Apr 16, 2009 04:30 AM

VANESSA LU

CITY HALL BUREAU CHIEF

With Greater Toronto poised to start an infrastructure building boom, environmentalists say it's time for politicians to require the use of recycled gravel, sand and stone in projects instead of digging new quarries on prime land.

"While a bag of stones or gravel may look fairly benign, the process of getting it to us is anything but benign," warns a Toronto Environmental Alliance report released yesterday. "(It's) mined from the earth, either dug out of pits or blasted out of quarries."

And the impact of digging huge holes on the Niagara Escarpment or Oak Ridges Moraine is significant, affecting water supply, destroying wetlands, plant and aquatic habitats as vegetation, topsoil and subsoil are removed, the report adds.

Projections are the region will need 1.5 billion tonnes of gravel for roads, bridges, sewers and buildings in the next 25 years.
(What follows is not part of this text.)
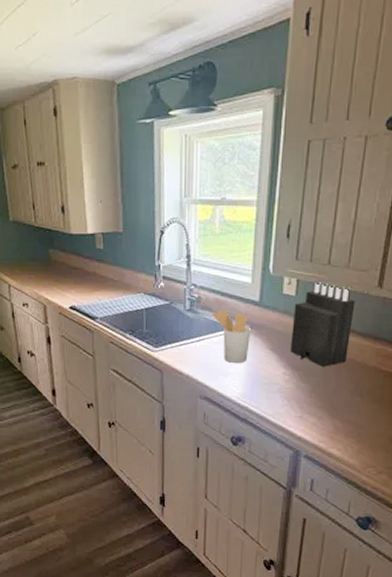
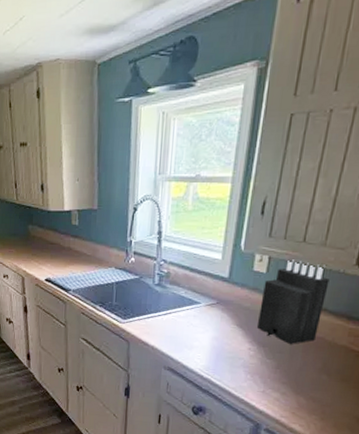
utensil holder: present [212,309,251,363] -> none [180,284,218,337]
If only new stone were used, it would create the equivalent of a hole six storeys deep from The Kingsway to Greenwood Ave., and from Bloor St. to the lake.

Singer Sarah Harmer believes that if people realized their basements were being constructed from rock carved out of a precious ecological area, they would want politicians to act, the report suggests.
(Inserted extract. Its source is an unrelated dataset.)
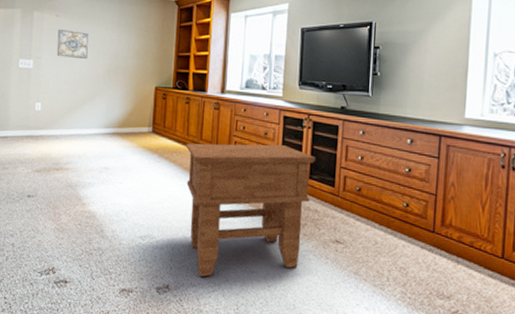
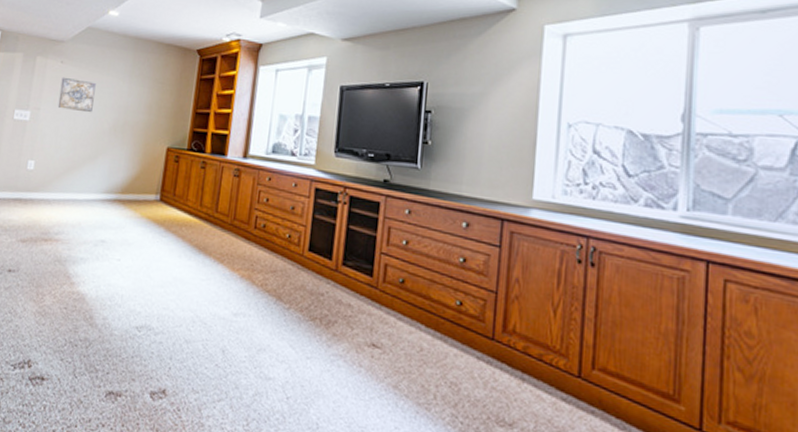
side table: present [186,143,316,277] -> none [195,215,352,382]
"I do believe we are at a turning point," said Harmer, who has opposed a plan to expand a quarry near her family's Burlington home. "We know water is a finite resource, and these ecosystems are irreplaceable."

Harmer, who says she was spoiled growing up on the Escarpment, "wading through ponds, looking at ... incredible flora and fauna," believes it's imperative not to damage "natural infrastructure" to create the "built infrastructure."

The alliance's Jamie Kirkpatrick says municipalities can be leaders in demanding change, for instance by building narrower roads in new subdivisions so as to use less gravel, or requiring in contracts that recycled materials be used.

"They buy the stuff. They can dictate what they buy," he said.

In Toronto, all road work contracts specify the use of recycled material first, then new material can be used, but there is usually an added cost, said Mark Berkovitz, a senior engineer in transportation.

But Berkovitz said the city doesn't know exactly how much recycled material is actually used. The cost for fine granular material is the same, but for larger material, recycled is about 20 per cent cheaper.

Brampton has tried to reduce the amount of new sand it buys to put on local roads in winter to improve traction. After a pilot project last year, the sand was collected and, instead of going to landfill, it was processed, cleaned and reused.

"We're looking at every opportunity to recycle," said Edward van Ravens, Brampton's manager of contracted services with works and transportation.

Toronto has also ground up glass – usually unrecyclable coloured glass – or old porcelain toilets, and mixed it in with gravel.

"We did some projects with that," said Berkovitz, though he conceded it can be prohibitively costly given the work required to process it.